Segment Start: SUPPLIED INFORMATION

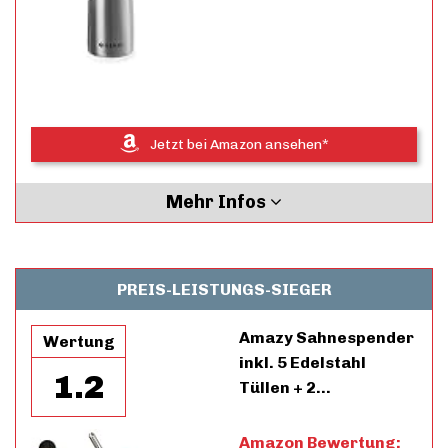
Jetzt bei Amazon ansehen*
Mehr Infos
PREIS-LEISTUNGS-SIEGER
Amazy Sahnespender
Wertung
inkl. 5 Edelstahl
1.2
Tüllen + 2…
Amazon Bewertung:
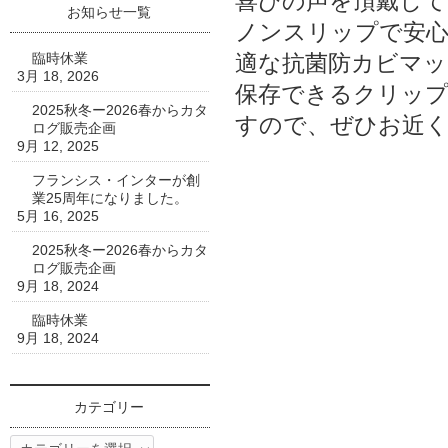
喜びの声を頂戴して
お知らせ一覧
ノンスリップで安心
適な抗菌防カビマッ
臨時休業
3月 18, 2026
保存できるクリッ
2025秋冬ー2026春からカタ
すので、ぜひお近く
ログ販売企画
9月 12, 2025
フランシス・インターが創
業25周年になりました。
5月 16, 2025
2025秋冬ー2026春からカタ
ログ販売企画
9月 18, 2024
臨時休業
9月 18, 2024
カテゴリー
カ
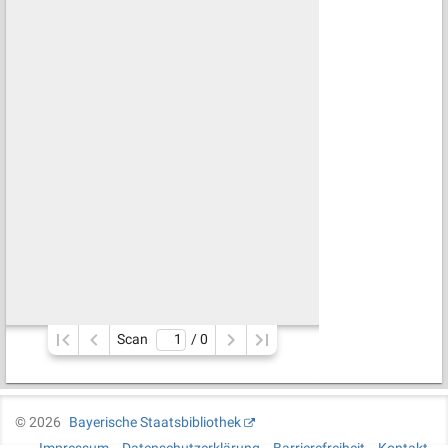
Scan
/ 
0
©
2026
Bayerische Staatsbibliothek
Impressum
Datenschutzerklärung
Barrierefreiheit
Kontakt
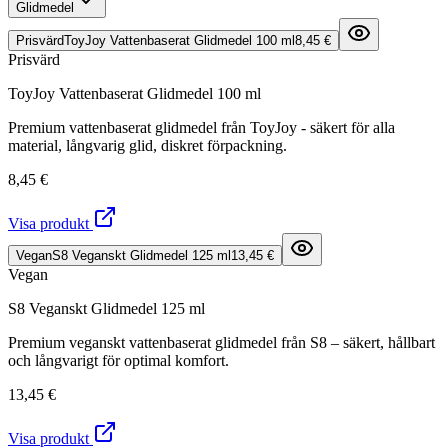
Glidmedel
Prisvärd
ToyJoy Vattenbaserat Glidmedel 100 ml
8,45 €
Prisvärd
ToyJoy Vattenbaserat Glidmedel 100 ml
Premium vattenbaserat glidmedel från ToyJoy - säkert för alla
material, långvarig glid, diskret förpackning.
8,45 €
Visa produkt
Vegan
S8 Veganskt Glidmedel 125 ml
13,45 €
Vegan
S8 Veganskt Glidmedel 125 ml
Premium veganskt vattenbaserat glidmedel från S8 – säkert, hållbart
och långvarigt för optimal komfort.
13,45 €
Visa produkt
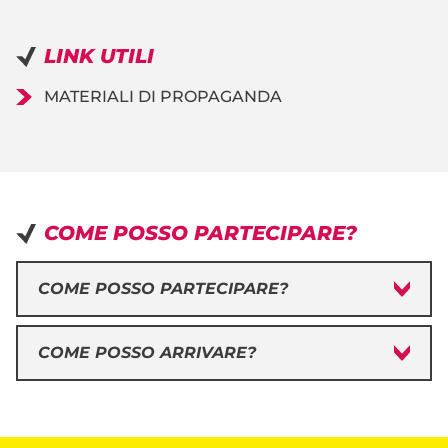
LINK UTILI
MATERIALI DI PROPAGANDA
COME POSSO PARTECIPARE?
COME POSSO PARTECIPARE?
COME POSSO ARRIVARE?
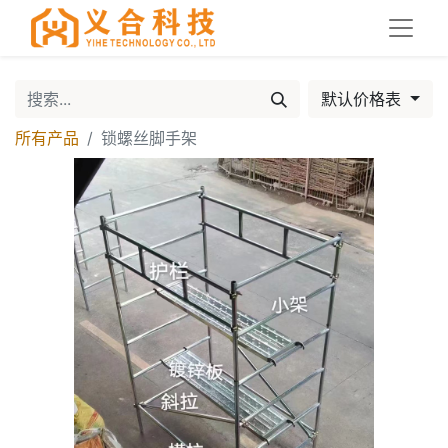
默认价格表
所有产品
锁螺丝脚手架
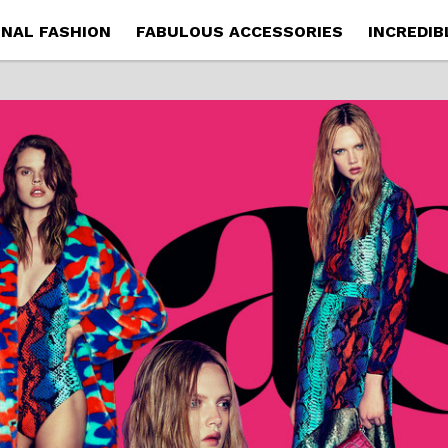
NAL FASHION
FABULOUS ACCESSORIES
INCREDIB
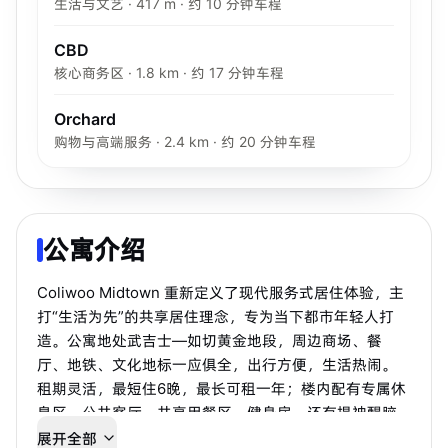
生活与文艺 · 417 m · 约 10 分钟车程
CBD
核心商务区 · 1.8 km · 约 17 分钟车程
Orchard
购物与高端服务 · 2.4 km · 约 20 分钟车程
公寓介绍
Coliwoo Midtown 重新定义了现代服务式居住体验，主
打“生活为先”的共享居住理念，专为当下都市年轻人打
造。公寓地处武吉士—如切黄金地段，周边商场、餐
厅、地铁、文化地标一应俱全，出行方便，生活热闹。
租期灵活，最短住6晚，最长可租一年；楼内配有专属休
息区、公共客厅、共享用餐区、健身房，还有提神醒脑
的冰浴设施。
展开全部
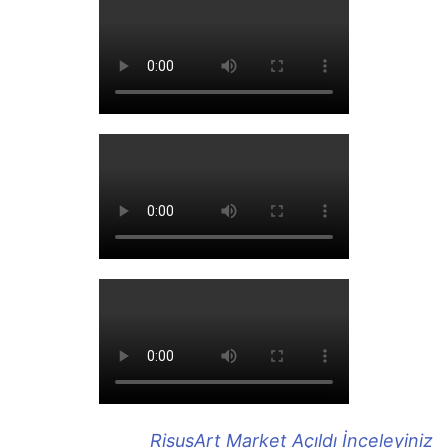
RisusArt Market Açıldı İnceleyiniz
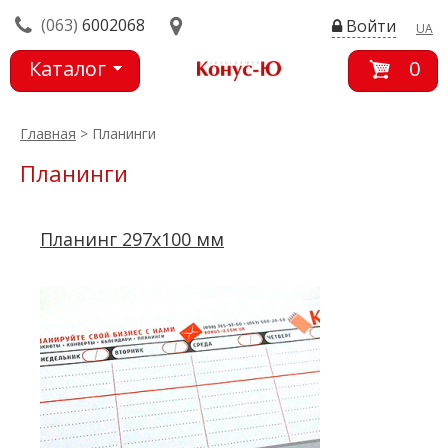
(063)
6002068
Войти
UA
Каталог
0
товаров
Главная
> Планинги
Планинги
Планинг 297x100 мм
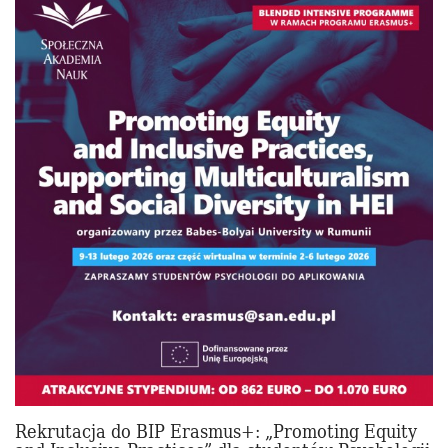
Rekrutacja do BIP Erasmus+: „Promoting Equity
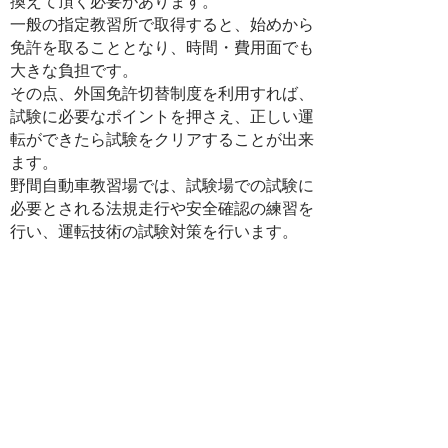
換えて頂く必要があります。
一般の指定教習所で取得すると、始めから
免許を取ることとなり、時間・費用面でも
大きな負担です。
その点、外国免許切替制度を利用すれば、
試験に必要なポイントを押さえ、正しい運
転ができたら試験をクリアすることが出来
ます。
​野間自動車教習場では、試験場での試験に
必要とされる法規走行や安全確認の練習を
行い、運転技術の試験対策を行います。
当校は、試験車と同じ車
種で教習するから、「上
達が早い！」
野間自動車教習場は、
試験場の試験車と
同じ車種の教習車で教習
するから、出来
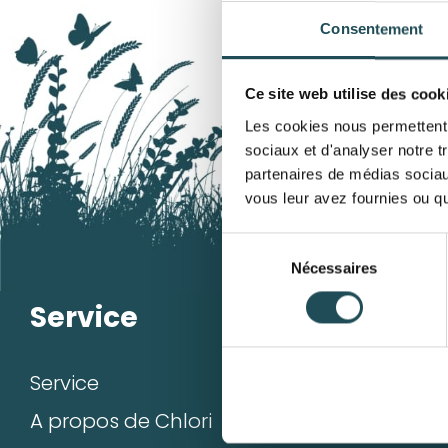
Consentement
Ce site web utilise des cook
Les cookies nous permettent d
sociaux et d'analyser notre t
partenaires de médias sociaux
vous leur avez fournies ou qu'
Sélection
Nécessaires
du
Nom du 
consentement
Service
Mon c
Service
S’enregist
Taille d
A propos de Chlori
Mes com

Segment End: SUPPLIED INFORMATION

**WHAT IS REQUIRED**.
When a line of the records holds the word "från", copy that line.

**OUTPUT OF THE EXERCISE**.
Premium vattenbaserat glidmedel från ToyJoy - säkert för alla
Premium veganskt vattenbaserat glidmedel från S8 – säkert, hållbart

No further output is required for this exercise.